This week’s Threat Digest covers a range of emerging cyberthreats, from Qakbot’s resurgence in the hospitality industry, to sophisticated attacks exploiting vulnerabilities in Apache Struts and JetBrains TeamCity. We delve into Silverpeas’ numerous vulnerabilities and Microsoft’s significant year-end patch update. Additionally, we highlight the Lazarus Group’s resurrection of the Log4Shell vulnerability.
Qakbot Strikes Back: The Malware’s New Chapter
The latest cybersecurity update from Microsoft highlights the resurgence of Qakbot malware, now targeting the hospitality industry with novel tactics. This malware campaign involves phishing messages with a PDF pretending to be from an IRS employee. The PDF contains a URL that downloads a Windows Installer, which then executes Qakbot via an embedded DLL. Notably, this version of Qakbot is a new, digitally signed variant. Previously disrupted by law enforcement, Qakbot’s comeback mirrors that of other enduring threats like Emotet, emphasizing the ongoing need for vigilance against such sophisticated malware campaigns.
Apache Struts Vulnerability: Attacks from Multiple Angles
A critical vulnerability in Apache Struts 2, identified as CVE-2023-50164 with a CVSS score of 9.8, is being exploited in global cyberattacks. According to Malwarebytes Labs, this path traversal flaw in Struts’ file upload functionality enables attackers to execute remote code by manipulating file paths. The vulnerability, which affects multiple Struts versions, allows attackers to implant web shells for persistent access and control over compromised servers. Organizations are urged to update to Struts versions 2.5.33 or 18.104.22.168 and implement additional security measures. Warnings about active exploitation have been issued by various international cybersecurity agencies.
CISA Advisory: APT29 and the JetBrain’s Jigsaw
The joint cybersecurity advisory by CISA warns of APT29, linked to Russia’s SVR, exploiting CVE-2023-42793 to target JetBrains TeamCity servers since September 2023. The sophisticated group, noted for the 2020 SolarWinds breach, utilizes this vulnerability for escalating privileges, lateral movements, and distributing backdoors, thereby enabling long-term surveillance and data exfiltration. They employ a “Bring Your Own Vulnerable Driver” technique to evade EDR and AV detection and disable security software. Users are advised to update to TeamCity 2023.05.04 and consider deploying true Managed Detection and Response (MDR) for effective defense.
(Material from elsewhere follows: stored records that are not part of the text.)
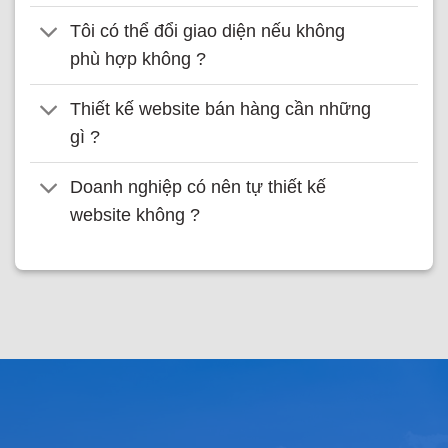
Tôi có thể đổi giao diện nếu không
phù hợp không ?
Thiết kế website bán hàng cần những
gì ?
Doanh nghiệp có nên tự thiết kế
website không ?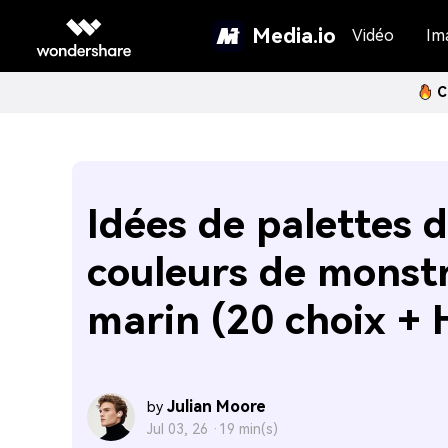
Media.io
Vidéo
Im
C
Idées de palettes 
couleurs de monst
marin (20 choix + 
Julian Moore
by
Jul 03, 26 ·
19 min(s)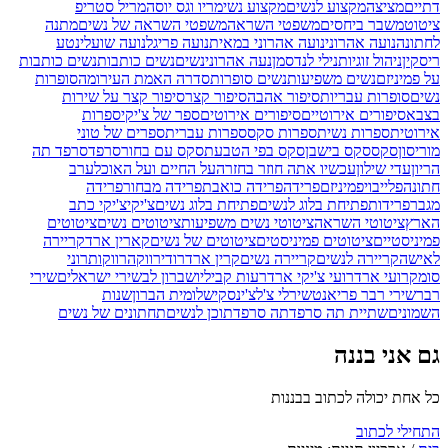
דתיים
מציצה
מקצוע לנשים
מקצוע נשי
מריו וגס יוסה
מריל סטריפ
ציטוט
משבר ביחסים
משפטי השראה
משפטי השראה של נשים
מתנה
לחתונה
נועה אהרוני
נועה אהרוני במאית
נועה פריגל
נועה שועלי
נטע
ריסקין
ניהול זוגיות
נילי לנדסמן
נעה אהרוני
נשים
נשים כותבות
נשים כותבות
על פמיניזם
נשים משפיעות
נשים סופרות
סדרה האמת העירומה
סופרות
נשים
סופרות עבריות
סיפור אהבה
סיפור קצר
סיפור קצר על שירות
בצבא
סיפורים אירוטיים
סיפורים אירוטים
ספר של צ'יקי
ספרות
אירוטית
ספרות נשית
ספרות סקס
ספרות עברית
ספרים של טוני
מוריסון
סקס
סקס בישבן
סקס בפי הטבעת
סקס עם בחור
סרפד
סרפד תה
הריון
עדי שילון
עכשיו אתה חוזר בחזרה
על החיים ועל האוכל
ערב
חתונה
פלייבוי
פמיניזם
פרידה
פרידה כואבת
פרידה מבחור
פרידה
מגבר
פרידות
פתיחת בלוג לנשים
פתיחת בלוג נשים
צ'יקי
צ'יקי כתב
הארץ
ציטוטי השראה
ציטוטי נשים משפיעות
ציטוטים נשים
ציטוטים
פמיניסטיים
ציטוטים פמיניסטים
ציטוטים של נשים
קארין ארד
קריירה
לאישה
קריירה לנשים
קריירה נשים
קרין ארד
רודי
רווקה
רווקות
רוני
סומק
רועי ארד
רועי צ'יקי ארד
רעות קביליו
שברון לב
שירי ישראלים
שירי
רבר
שירי רבר פריאנט
שירלי צ'לצ'ינסקי
שלומית הברון
שנות
השמונים
שתיית תה סרפד
תה סרפד
תוכן לנשים
תחתונים של נשים
גם אני בננה
כל אחת יכולה לכתוב בבננות
התחילי לכתוב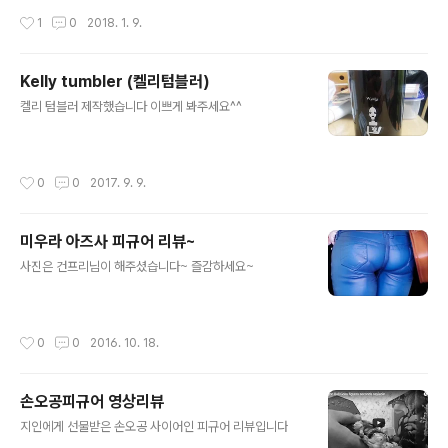
m.php?it_id=1513649217 http://hobbyplex.co.k
작성시간
1
0
2018. 1. 9.
r/shop/item.php?it_id=1513649217
Kelly tumbler (켈리텀블러)
글 내용
켈리 텀블러 제작했습니다 이쁘게 봐주세요^^
작성시간
0
0
2017. 9. 9.
미우라 아즈사 피규어 리뷰~
글 내용
사진은 건프리님이 해주셨습니다~ 즐감하세요~
작성시간
0
0
2016. 10. 18.
손오공피규어 영상리뷰
글 내용
지인에게 선물받은 손오공 사이어인 피규어 리뷰입니다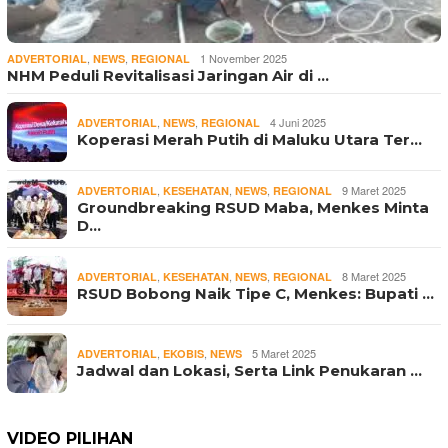
,
,
1 November 2025
ADVERTORIAL
NEWS
REGIONAL
NHM Peduli Revitalisasi Jaringan Air di …
,
,
4 Juni 2025
ADVERTORIAL
NEWS
REGIONAL
Koperasi Merah Putih di Maluku Utara Ter…
,
,
,
9 Maret 2025
ADVERTORIAL
KESEHATAN
NEWS
REGIONAL
Groundbreaking RSUD Maba, Menkes Minta
D…
,
,
,
8 Maret 2025
ADVERTORIAL
KESEHATAN
NEWS
REGIONAL
RSUD Bobong Naik Tipe C, Menkes: Bupati …
,
,
5 Maret 2025
ADVERTORIAL
EKOBIS
NEWS
Jadwal dan Lokasi, Serta Link Penukaran …
VIDEO PILIHAN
Read Blackpoint Cyber’s original cyberthreat notice on LinkedIn.
Silverpeas Vulnerability Overload
Rhino Security Labs discovered eight vulnerabilities in Silverpeas Core, an open-source collaboration platform. The most critical, CVE-2023-47324, is a Stored Cross-Site Scripting (XSS) vulnerability in the messaging feature. This flaw allows attackers to gain administrative access and perform a full file read on the server, potentially accessing sensitive data. Users are advised to update to Silverpeas version 6.3.2.
Wrapping up the Year with Microsoft’s Final Patch Tuesday
Microsoft’s final 2023 Patch Tuesday update addressed 33 vulnerabilities, including four critical and 29 important ones according to a report from Zero Day Initiative. This update follows 18 fixes for the Chromium-based Edge browser since November. The year 2023 saw Microsoft patch over 900 flaws, slightly less than 2022’s 917. Notable vulnerabilities include CVE-2023-35628 and CVE-2023-36019, with the latter posing a significant risk through malicious URLs. Microsoft also resolved three DHCP server vulnerabilities. Additionally, Akamai reported new attacks exploiting Microsoft DHCP servers, leading to possible Active Directory compromises.
Lazarus Group Sheds Light back on Log4Shell
North Korean hackers, particularly the group Andariel within the Lazarus collective, are exploiting the Log4Shell vulnerability, CVE-2021-44228, to attack organizations globally. They’re deploying novel remote access Trojans (RATs) written in the D programming language, aiming for persistence and espionage. According to Dark Reading, recent targets include organizations in agriculture, manufacturing, and physical security across South America, Europe, and the US. These attacks underscore the need for vigilance against sophisticated, bespoke malware, and the importance of patching known vulnerabilities like Log4Shell.